— Start of PASSAGE GIVEN —

Karol Jesús Lucero Venegas (born 17 April 1987), also known by his old stage name, Karol Dance, is a Chilean television presenter, radio host and businessman. He has also dabbled as a singer and actor.

Up until 2019, he was one of the most recognizable characters of the television channel Mega, where he served as a panelist in the magazine Mucho gusto and the radio station Radio Carolina, where he hosted “Comunidad K”. He was also a columnist for the Hoy x Hoy newspaper.

Due to being widely criticized by the protesters of the Chilean social outburst, along with several other controversies, Karol temporarily retired from being a public figure.

Biography 
Karol Lucero was born in Santiago. His parents Nancy Venegas and Fernando Lucero named him after Karol Wojtyla (Pope John Paul II), as he was visiting Chile at the time. Karol has a younger brother, named Felipe.

He studied at the Colegio Fray Camilo Henriquez and graduated from eighth grade at the Colegio Lucila Godoy. For a time, he belonged to the first fire company of San Miguel. In 2003 he took a course in media development. In 2004 he graduated from the Liceo Andrés Bello, giving the final speech of his generation and receiving honors. At 17 he entered the university to study law, but abandoned his studies after studying three years.

Career 
He began to work in the television program SQP in January and February 2008, representing the Pokémon subculture.

In May 2008 he was invited by the production of Yingo of Chilevision to be part of the cast of the youth program and sign a contract with the television station, where he now works as a host, and is also host of the program Sin vergüenza which is broadcast on Saturdays and Sundays in Chilevision.

— End of PASSAGE GIVEN —

WHAT YOU NEED TO DO:
Using the passage about Karol Lucero, mark each statement yes or no and quote the deciding words: 1. His parents named him after Pope John Paul II. 2. He completed his law studies. 3. He began working on SQP in May 2008. Rely only on the passage about Karol Lucero.

— Start of MATERIAL SUPPLIED —

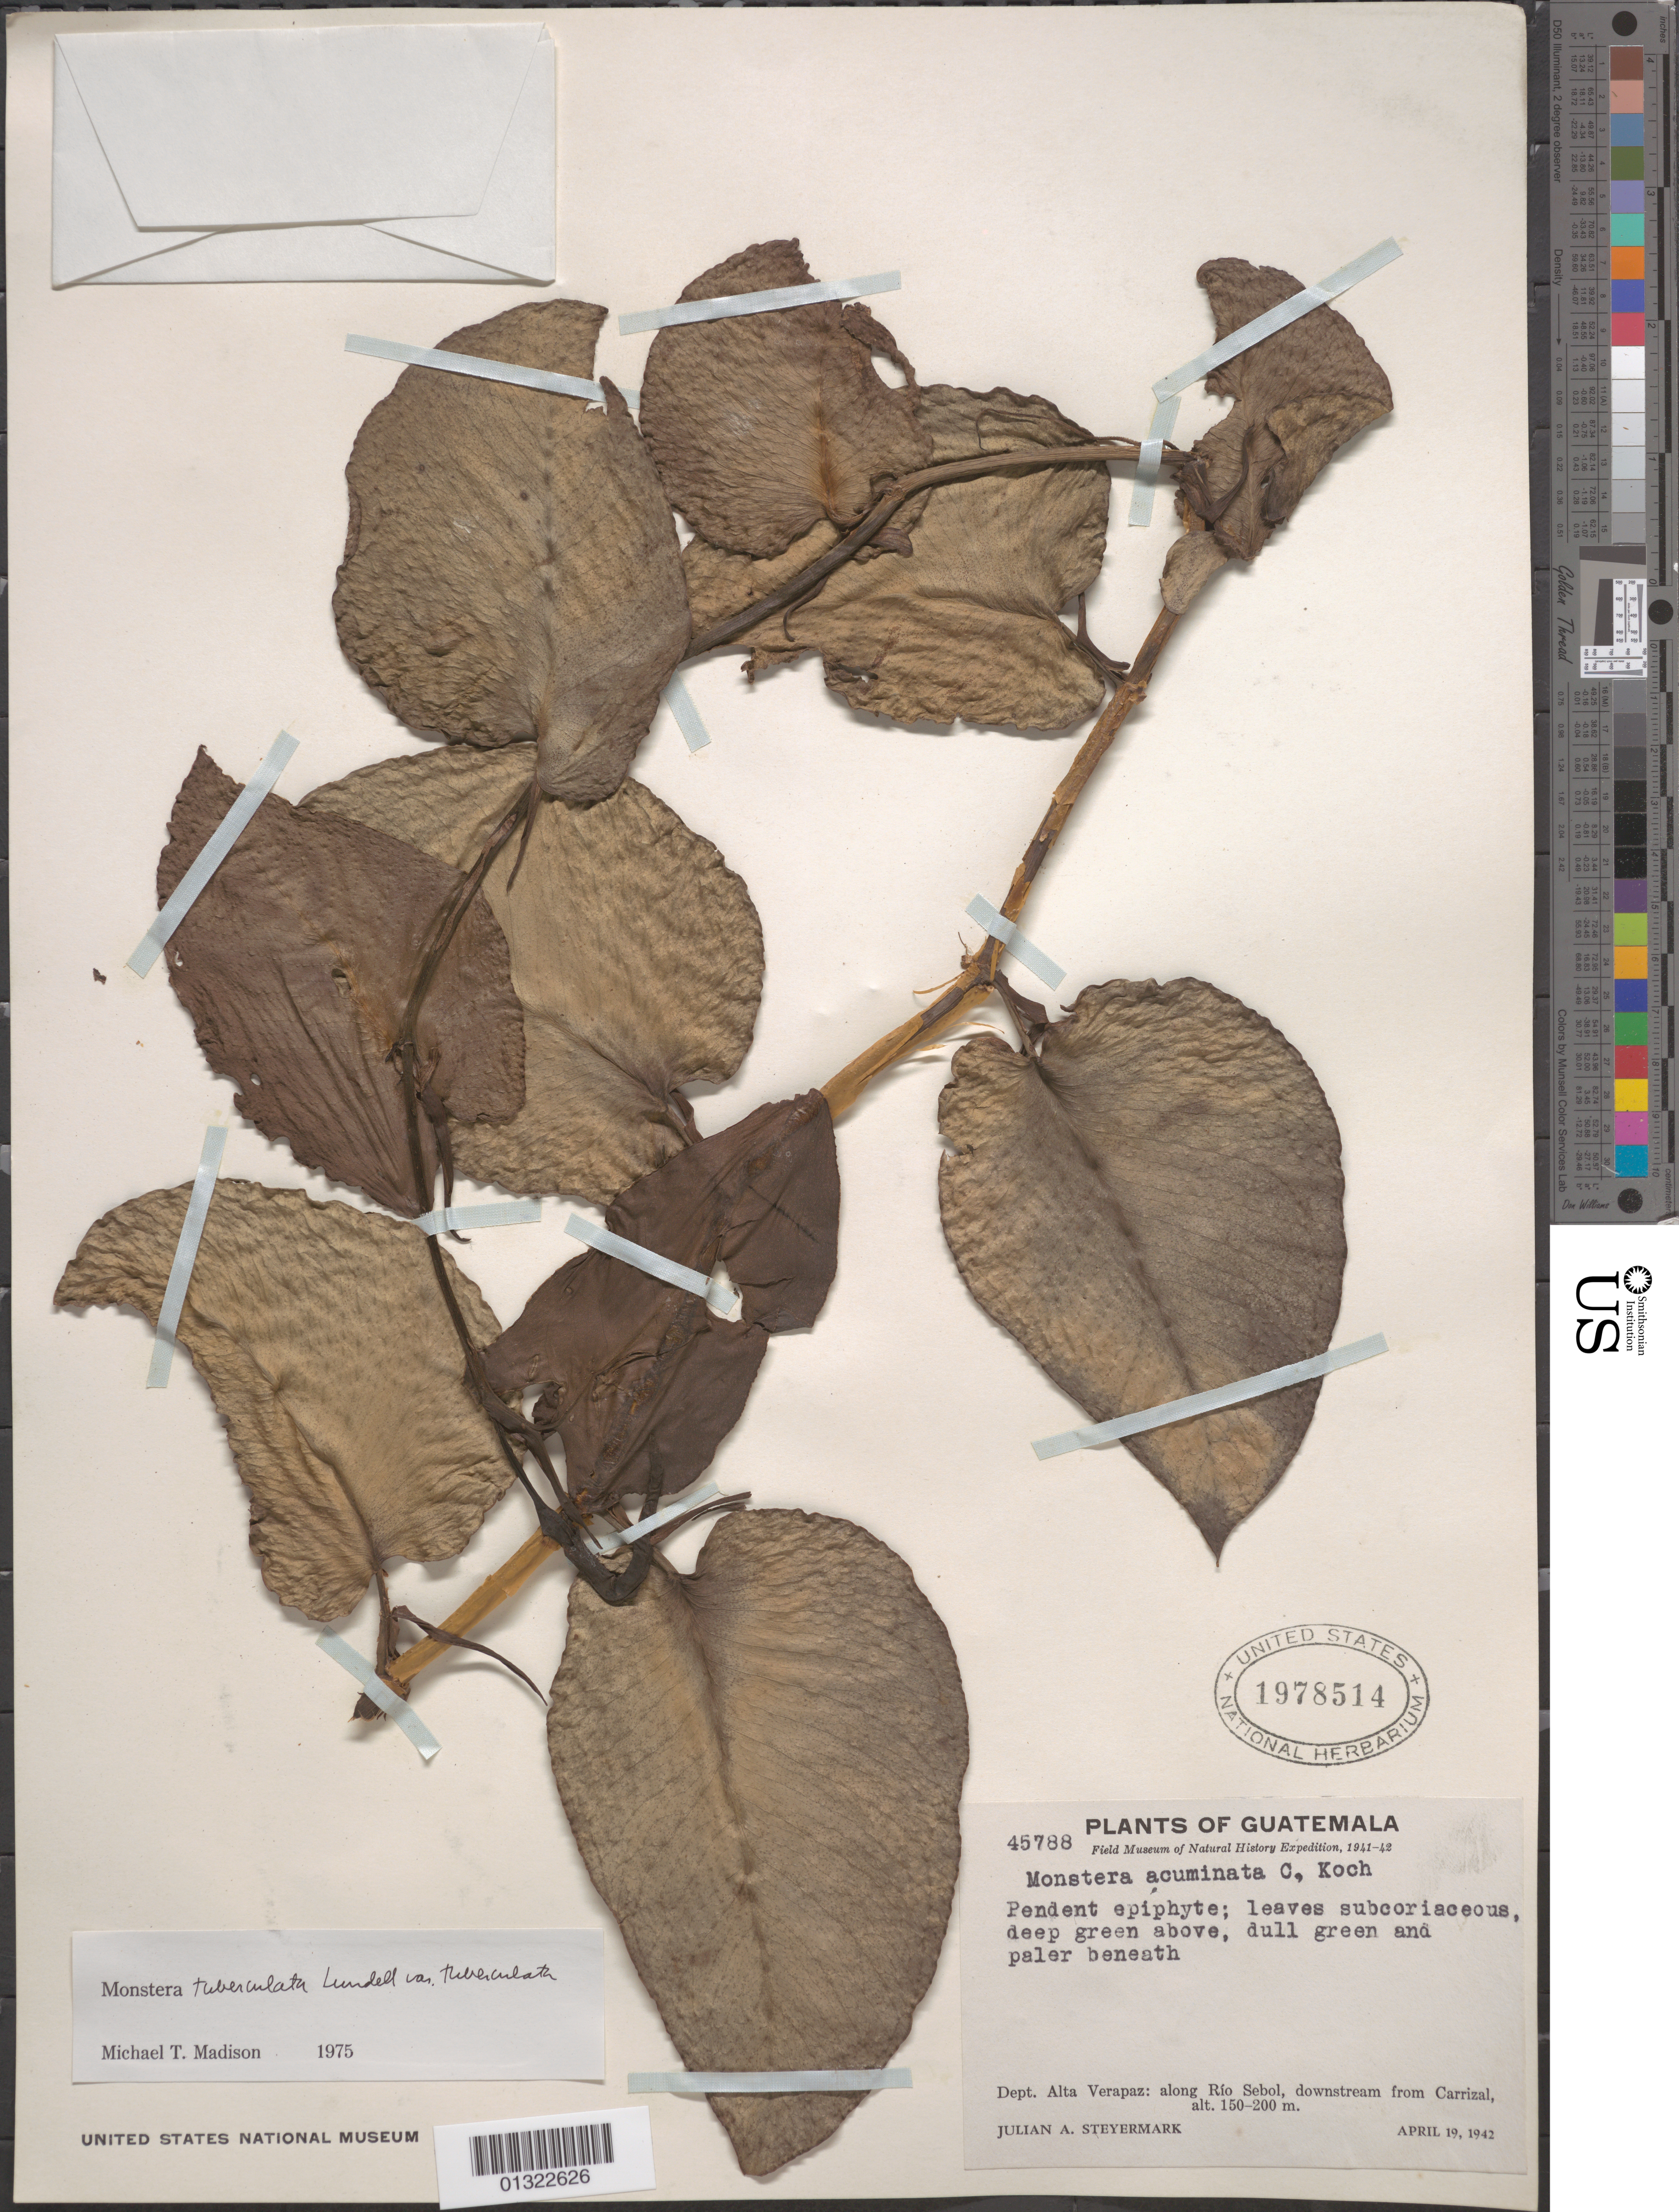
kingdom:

— End of MATERIAL SUPPLIED —
— Start of MATERIAL SUPPLIED —

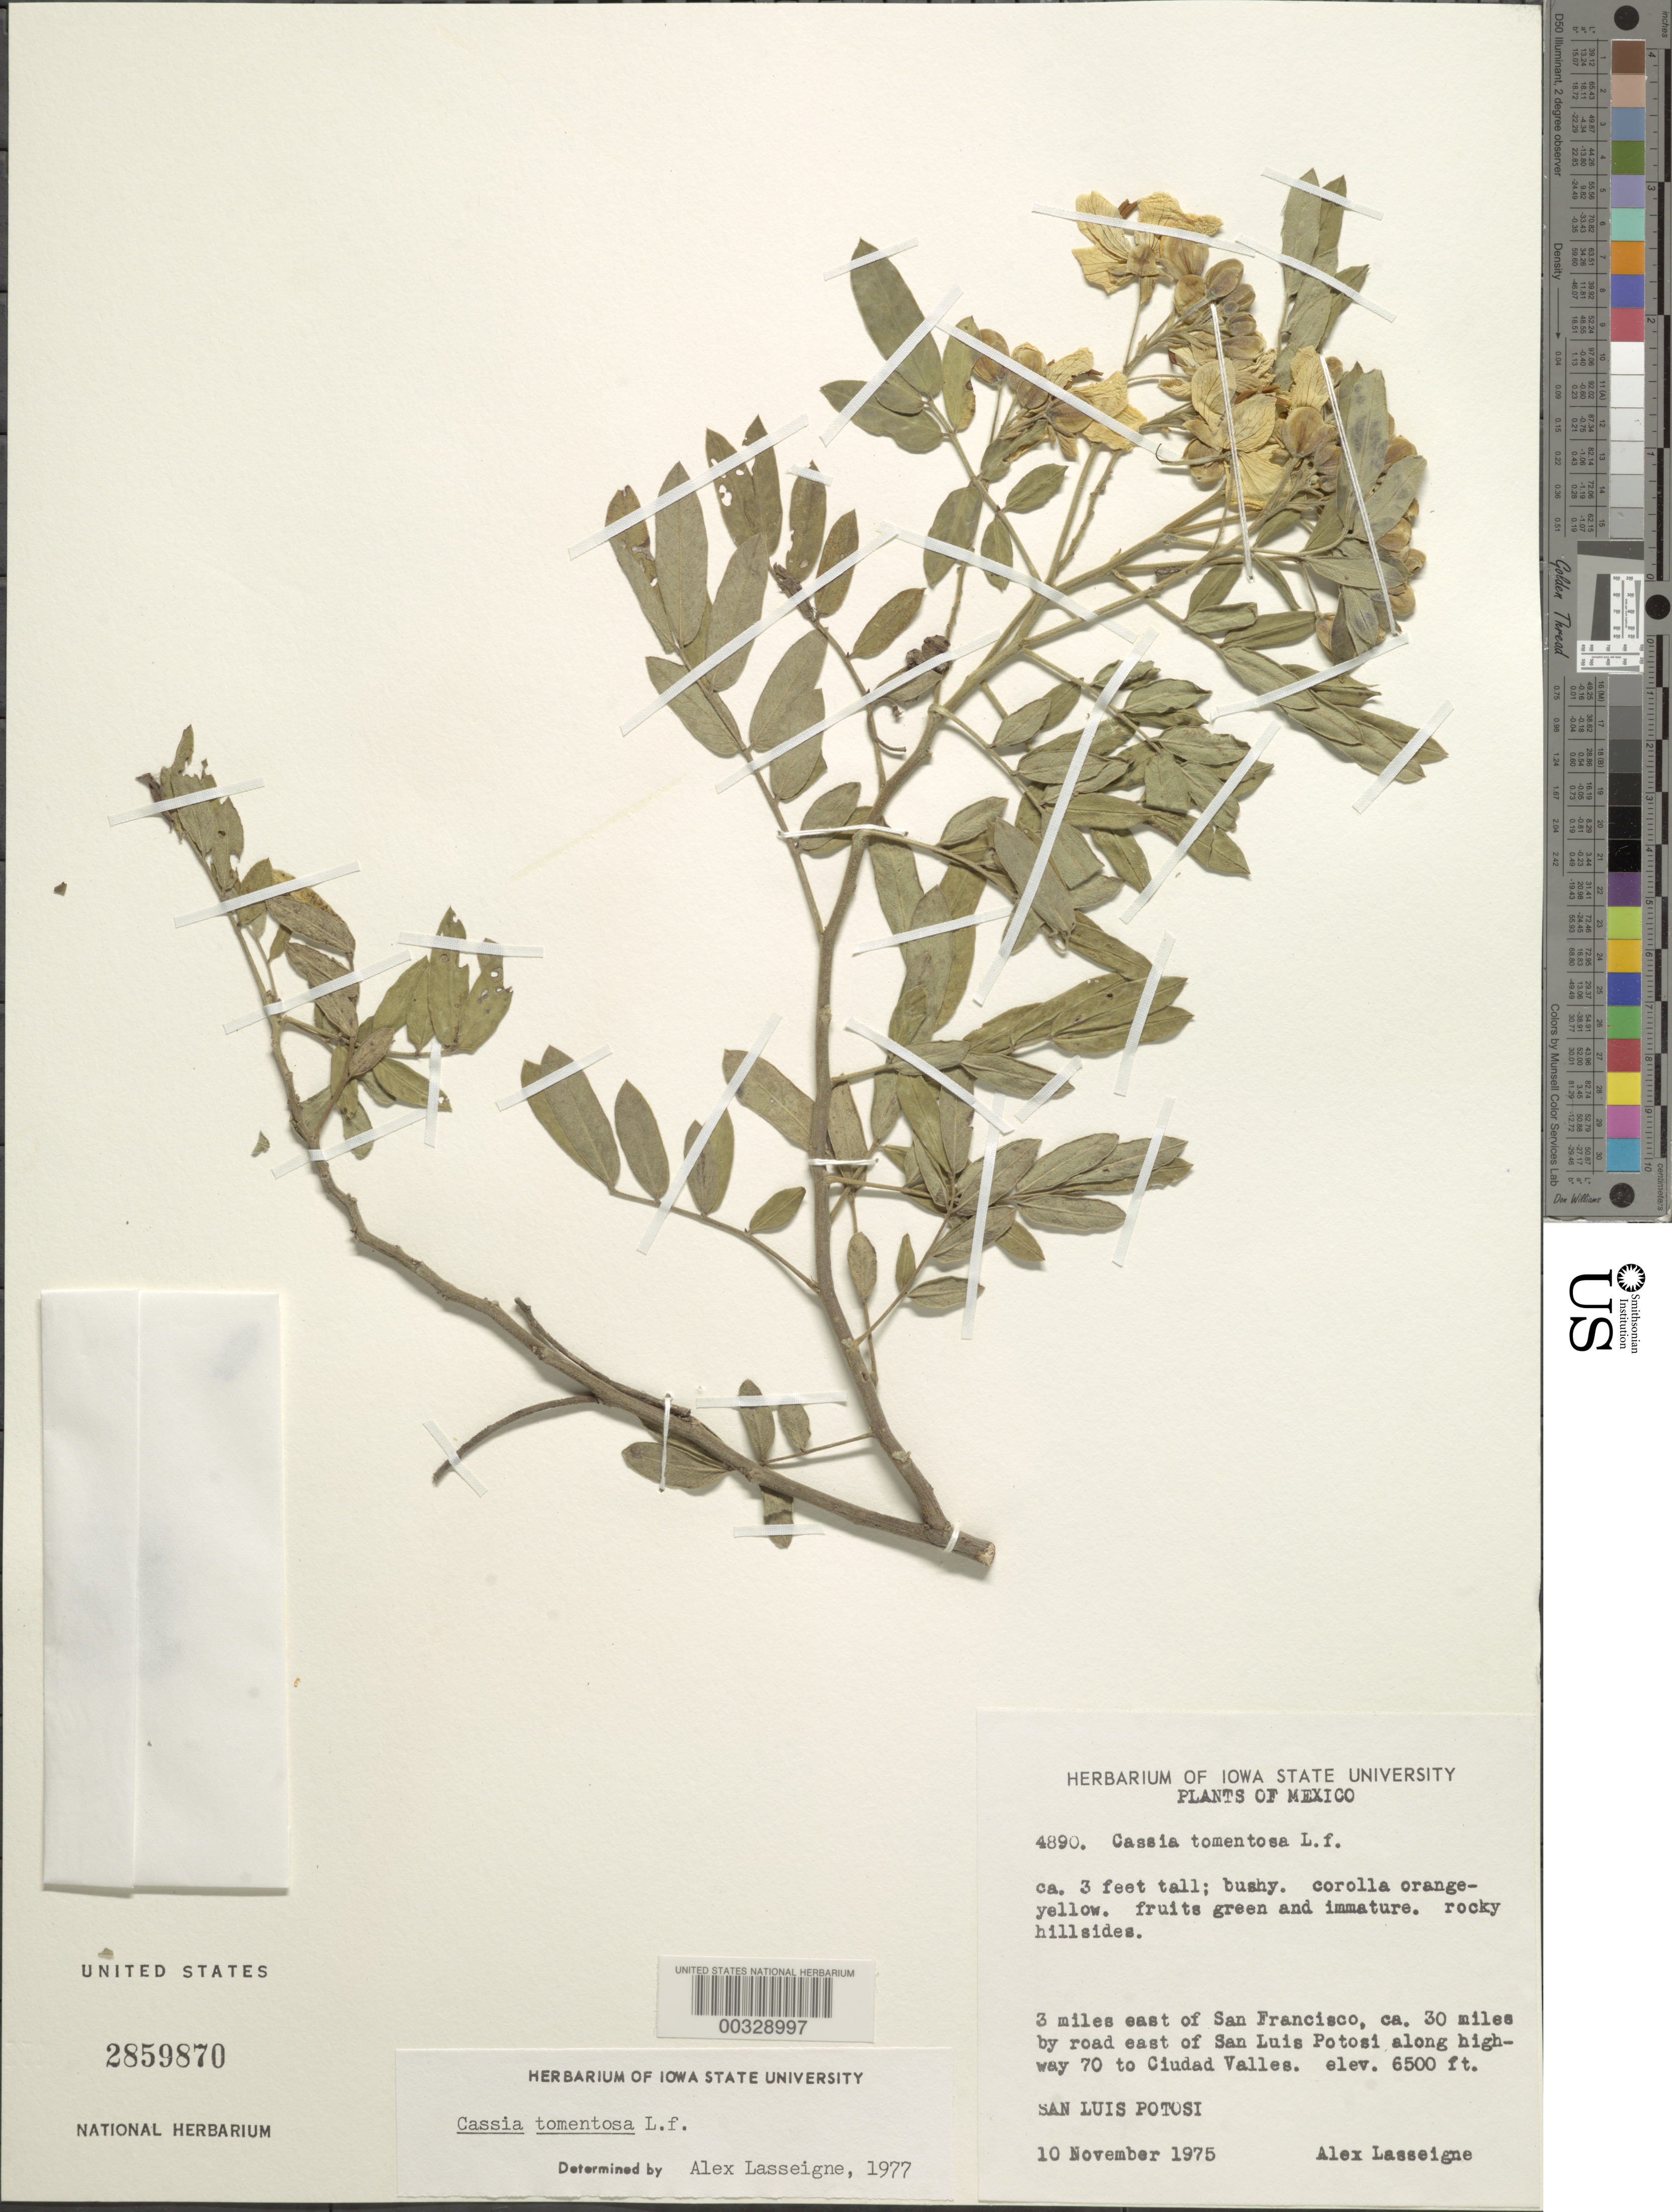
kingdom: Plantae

— End of MATERIAL SUPPLIED —

RESPONSE TO THIS TASK:
1. Yes: "named him after Karol Wojtyla (Pope John Paul II)"
2. No: "abandoned his studies after studying three years"
3. No: "He began to work in the television program SQP in January and February 2008"